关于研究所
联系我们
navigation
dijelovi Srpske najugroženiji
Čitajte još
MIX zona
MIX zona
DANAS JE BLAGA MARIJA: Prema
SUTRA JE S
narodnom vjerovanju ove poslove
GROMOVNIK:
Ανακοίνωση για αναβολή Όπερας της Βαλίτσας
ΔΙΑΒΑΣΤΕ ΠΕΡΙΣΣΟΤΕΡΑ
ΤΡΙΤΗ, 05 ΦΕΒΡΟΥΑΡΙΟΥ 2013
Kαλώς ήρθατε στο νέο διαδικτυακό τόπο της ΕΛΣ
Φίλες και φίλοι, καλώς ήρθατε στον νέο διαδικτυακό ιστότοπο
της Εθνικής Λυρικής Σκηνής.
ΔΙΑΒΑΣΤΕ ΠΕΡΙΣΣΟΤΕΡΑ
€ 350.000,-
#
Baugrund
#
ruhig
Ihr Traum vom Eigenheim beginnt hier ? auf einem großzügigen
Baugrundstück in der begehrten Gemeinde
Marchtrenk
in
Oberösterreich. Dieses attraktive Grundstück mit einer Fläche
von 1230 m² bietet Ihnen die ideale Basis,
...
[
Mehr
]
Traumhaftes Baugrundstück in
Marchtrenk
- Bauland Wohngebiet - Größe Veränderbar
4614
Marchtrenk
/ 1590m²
---
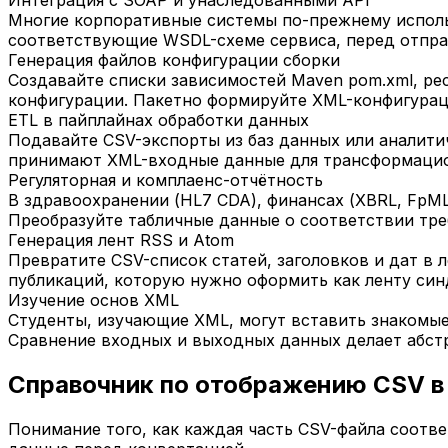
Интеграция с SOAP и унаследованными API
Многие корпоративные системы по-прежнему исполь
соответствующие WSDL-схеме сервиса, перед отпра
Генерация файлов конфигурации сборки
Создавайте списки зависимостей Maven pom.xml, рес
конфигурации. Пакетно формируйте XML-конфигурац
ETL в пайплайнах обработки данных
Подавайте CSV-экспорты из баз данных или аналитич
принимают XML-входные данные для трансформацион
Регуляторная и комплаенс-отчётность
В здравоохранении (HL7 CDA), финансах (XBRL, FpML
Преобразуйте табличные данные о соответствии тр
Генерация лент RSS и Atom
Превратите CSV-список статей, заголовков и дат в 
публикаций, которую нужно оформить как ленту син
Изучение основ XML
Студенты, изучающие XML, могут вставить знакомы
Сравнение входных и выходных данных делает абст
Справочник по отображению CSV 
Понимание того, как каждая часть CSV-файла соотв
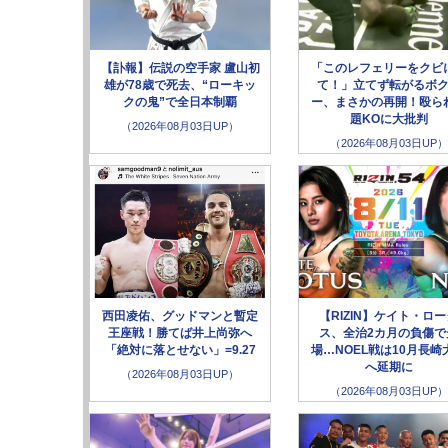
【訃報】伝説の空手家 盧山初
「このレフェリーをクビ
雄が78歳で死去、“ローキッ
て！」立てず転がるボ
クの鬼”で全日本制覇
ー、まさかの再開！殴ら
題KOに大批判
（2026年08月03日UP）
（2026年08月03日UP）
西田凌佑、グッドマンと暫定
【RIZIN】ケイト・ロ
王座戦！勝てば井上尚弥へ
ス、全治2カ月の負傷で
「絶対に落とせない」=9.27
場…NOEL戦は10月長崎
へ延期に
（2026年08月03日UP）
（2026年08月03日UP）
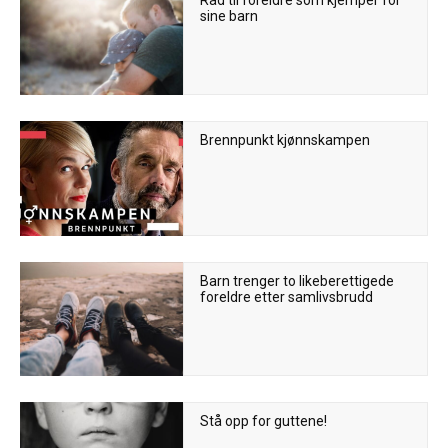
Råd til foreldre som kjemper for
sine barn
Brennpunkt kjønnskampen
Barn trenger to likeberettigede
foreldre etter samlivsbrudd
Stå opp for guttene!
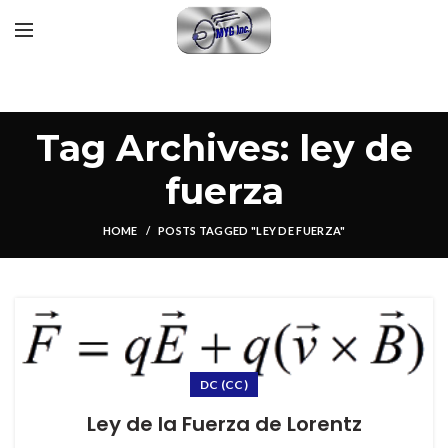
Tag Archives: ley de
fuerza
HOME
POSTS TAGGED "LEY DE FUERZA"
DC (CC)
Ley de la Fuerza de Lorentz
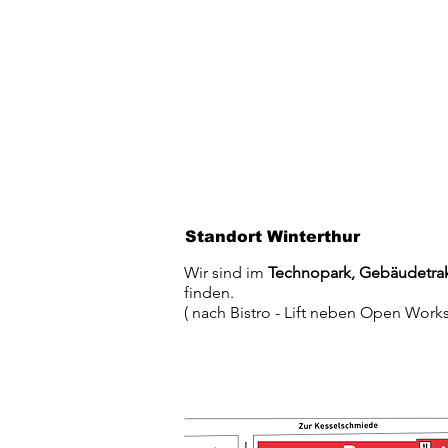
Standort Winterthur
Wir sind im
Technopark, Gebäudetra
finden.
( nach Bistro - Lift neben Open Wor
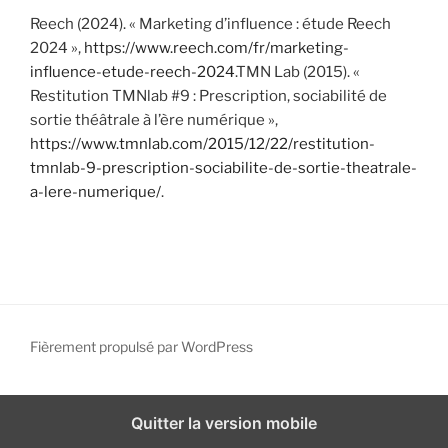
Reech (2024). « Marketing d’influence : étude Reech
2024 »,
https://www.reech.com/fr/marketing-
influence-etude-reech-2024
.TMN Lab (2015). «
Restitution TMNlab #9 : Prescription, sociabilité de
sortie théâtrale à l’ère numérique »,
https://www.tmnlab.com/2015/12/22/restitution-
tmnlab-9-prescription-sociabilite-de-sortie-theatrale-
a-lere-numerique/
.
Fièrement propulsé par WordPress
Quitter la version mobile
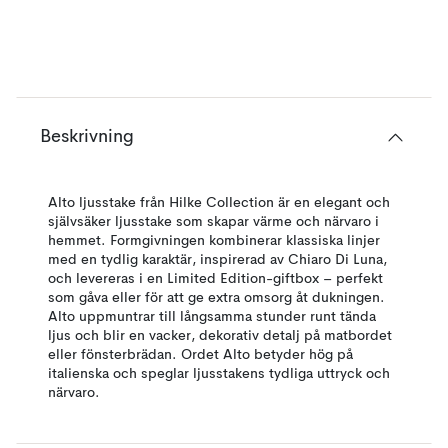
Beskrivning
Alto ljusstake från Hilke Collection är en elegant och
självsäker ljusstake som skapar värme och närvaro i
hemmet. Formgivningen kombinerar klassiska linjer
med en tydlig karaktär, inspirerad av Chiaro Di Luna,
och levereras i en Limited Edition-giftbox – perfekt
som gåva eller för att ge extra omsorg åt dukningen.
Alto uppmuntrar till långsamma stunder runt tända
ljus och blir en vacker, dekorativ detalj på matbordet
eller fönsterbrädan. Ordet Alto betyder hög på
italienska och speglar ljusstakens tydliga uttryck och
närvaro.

[ASSIGNED TASK] Copy out every line in the rows above that contains the string "sortie", matching upper and lower case exactly.

[WORKED SOLUTION]
sortie théâtrale à l’ère numérique »,
tmnlab-9-prescription-sociabilite-de-sortie-theatrale-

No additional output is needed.